Introduction

Test-time scaling, which has demonstrated great success in improving reasoning for LLMs (e.g., OpenAI o1/o3, DeepSeek-R1), can hold significant promise for computer vision models as well. By allocating more computational resources during inference, vision models could achieve greater accuracy, robustness, and interpretability in complex tasks ranging from perception and understanding to reasoning and decision-making. This approach could enhance performance in high-stakes domains such as medical imaging, autonomous driving, and security surveillance, where precision and interpretability are crucial. Additionally, extending test-time scaling to multimodal models and generative architectures could foster more sophisticated cross-modal reasoning and higher-quality content generation. However, applying test-time scaling to vision models presents unique challenges. Vision tasks typically involve high-dimensional inputs, making computational scaling at test time more resource-intensive. Efficient algorithms will be necessary to ensure that the increased computation does not lead to impractical processing times or energy consumption. Moreover, ensuring robustness and safety when models are subjected to increased inference computation—particularly in dynamic or adversarial environments—will be crucial.

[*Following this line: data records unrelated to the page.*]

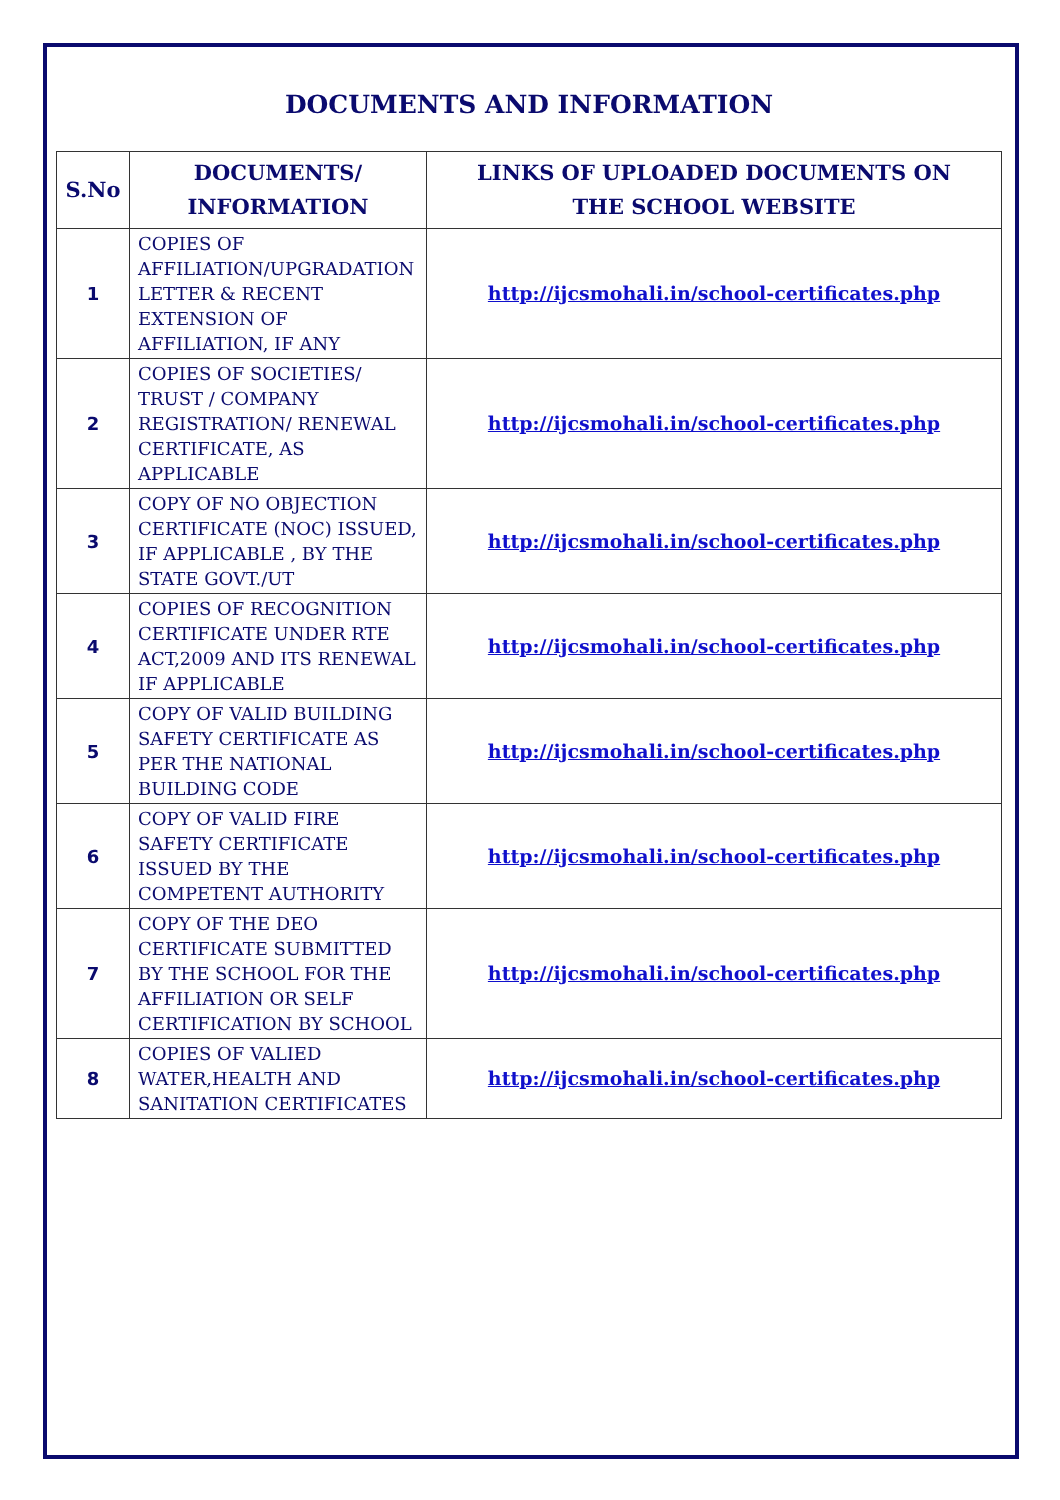DOCUMENTS AND INFORMATION
| S.No | DOCUMENTS/ INFORMATION | LINKS OF UPLOADED DOCUMENTS ON THE SCHOOL WEBSITE |
| --- | --- | --- |
| 1 | COPIES OF AFFILIATION/UPGRADATION LETTER & RECENT EXTENSION OF AFFILIATION, IF ANY | http://ijcsmohali.in/school-certificates.php |
| 2 | COPIES OF SOCIETIES/ TRUST / COMPANY REGISTRATION/ RENEWAL CERTIFICATE, AS APPLICABLE | http://ijcsmohali.in/school-certificates.php |
| 3 | COPY OF NO OBJECTION CERTIFICATE (NOC) ISSUED, IF APPLICABLE , BY THE STATE GOVT./UT | http://ijcsmohali.in/school-certificates.php |
| 4 | COPIES OF RECOGNITION CERTIFICATE UNDER RTE ACT,2009 AND ITS RENEWAL IF APPLICABLE | http://ijcsmohali.in/school-certificates.php |
| 5 | COPY OF VALID BUILDING SAFETY CERTIFICATE AS PER THE NATIONAL BUILDING CODE | http://ijcsmohali.in/school-certificates.php |
| 6 | COPY OF VALID FIRE SAFETY CERTIFICATE ISSUED BY THE COMPETENT AUTHORITY | http://ijcsmohali.in/school-certificates.php |
| 7 | COPY OF THE DEO CERTIFICATE SUBMITTED BY THE SCHOOL FOR THE AFFILIATION OR SELF CERTIFICATION BY SCHOOL | http://ijcsmohali.in/school-certificates.php |
| 8 | COPIES OF VALIED WATER,HEALTH AND SANITATION CERTIFICATES | http://ijcsmohali.in/school-certificates.php |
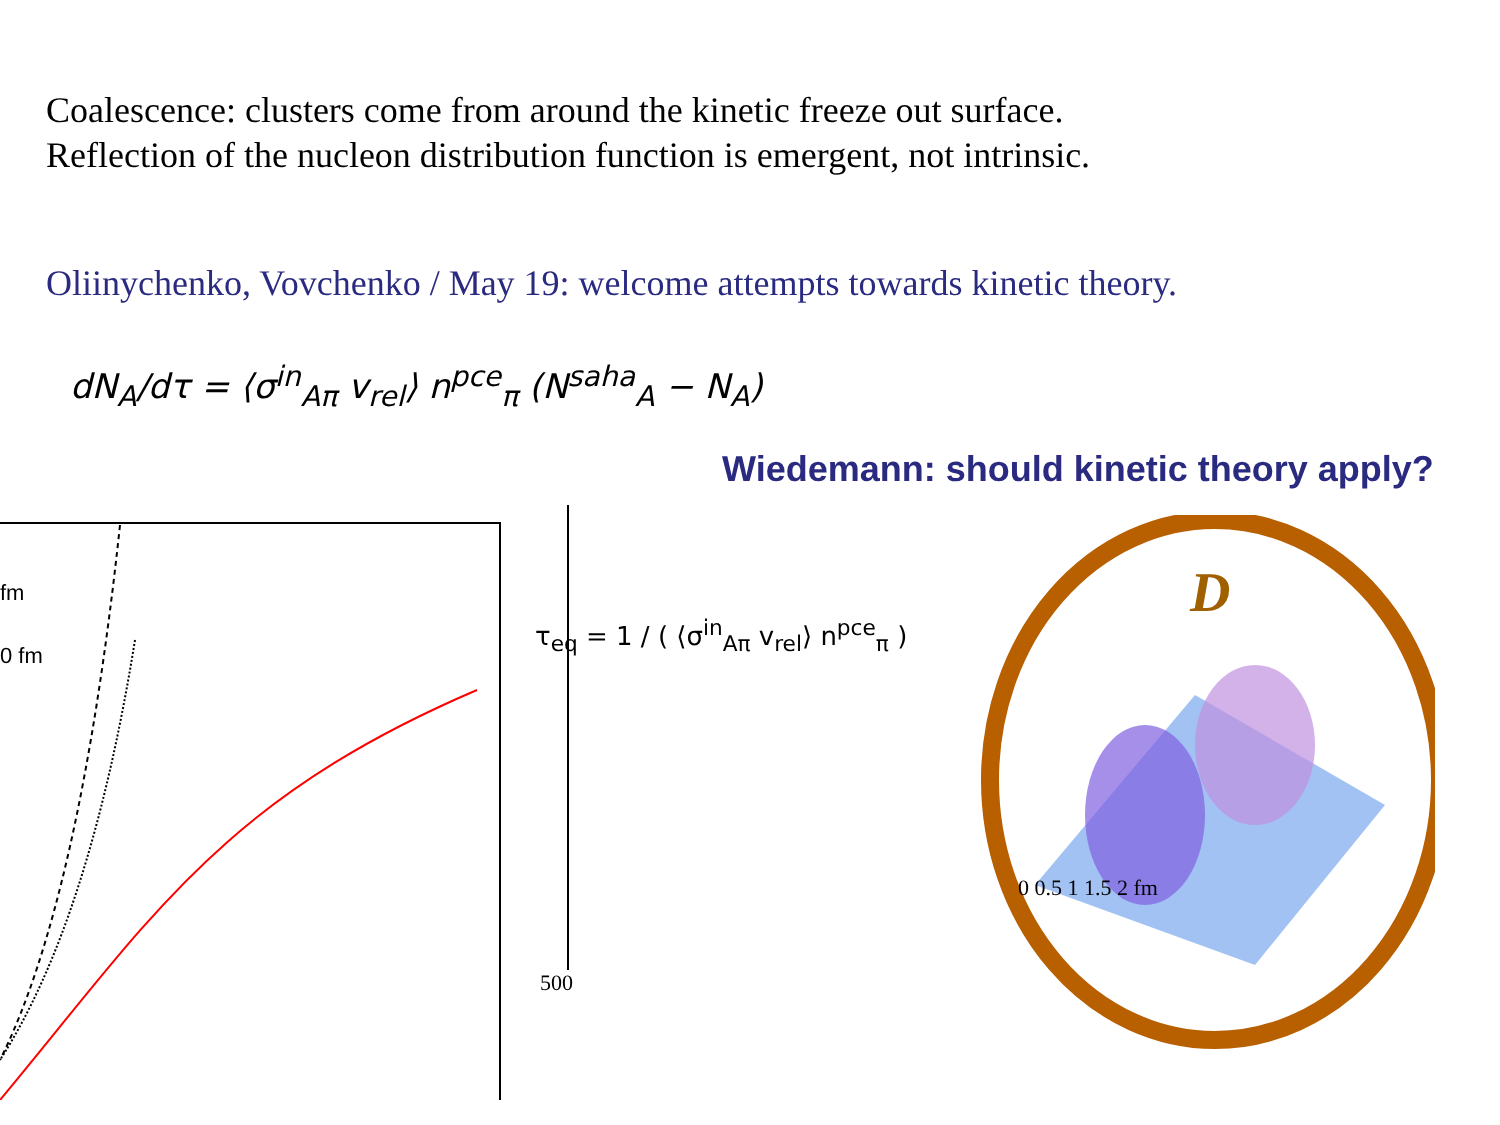Coalescence: clusters come from around the kinetic freeze out surface.
Reflection of the nucleon distribution function is emergent, not intrinsic.
Oliinychenko, Vovchenko / May 19: welcome attempts towards kinetic theory.
dN<sub>A</sub>/dτ = ⟨σ<sup>in</sup><sub>Aπ</sub> v<sub>rel</sub>⟩ n<sup>pce</sup><sub>π</sub> (N<sup>saha</sup><sub>A</sub> − N<sub>A</sub>)
Wiedemann: should kinetic theory apply?
fm
0 fm
500
τ<sub>eq</sub> = 1 / ( ⟨σ<sup>in</sup><sub>Aπ</sub> v<sub>rel</sub>⟩ n<sup>pce</sup><sub>π</sub> )
D
0 0.5 1 1.5 2 fm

The Workshop on Test-time Scaling for Computer Vision (ViSCALE) at CVPR2025 aims to explore the frontiers of scaling test-time computation in vision models, addressing both theoretical advancements and practical implementations. We will discuss the suitability of test-time scaling for traditional vision tasks like perception and the extensions to multimodal and generative models, towards enhancing performance in critical domains. It will also cover solutions for efficient algorithms, considerations of robustness and safety, and novel problems in computer vision posed by test-time scaling. By bringing together experts, the workshop seeks to foster collaboration and innovation in applying this paradigm to push the limits of computer vision.

Speakers

Trevor Darrell U.C., Berkeley

Saining Xie New York University

Yue Zhao U.T., Austin

Cihang Xie U.C., Santa Cruz

Ludwig Schmidt Stanford University

Chen Qiu Bosch Center for AI

Schedule

Select Time Zone:

Session	From	To
Opening Remarks	09:00 AM	09:05 AM
Keynote Talk by Trevor Darrell	09:05 AM	09:30 AM
Keynote Talk by Saining Xie	09:30 AM	09:55 AM
Keynote Talk by Yue Zhao	09:55 AM	10:20 AM
Coffee Break	10:20 AM	10:30 AM
Keynote Talk by Cihang Xie	10:30 AM	10:55 AM
Keynote Talk by Ludwig Schmidt	10:55 AM	11:20 AM
Keynote Talk by Chen Qiu	11:20 AM	11:45 AM
Lightening Talks	11:45 AM	12:25 PM
Closing Remarks	12:25 PM	12:30 AM
Poster Session at ExHall D	9:00 AM	12:30 PM

Important Dates

March 15, 2025 (AoE)

Submission Deadline

March 29, 2025 (AoE)

Notification of Acceptance

April 14, 2025 (AoE)

Camera-Ready Submission

June 12 AM, 2025

Workshop Date

Accepted Papers

We hereby list the papers accepted to our workshop.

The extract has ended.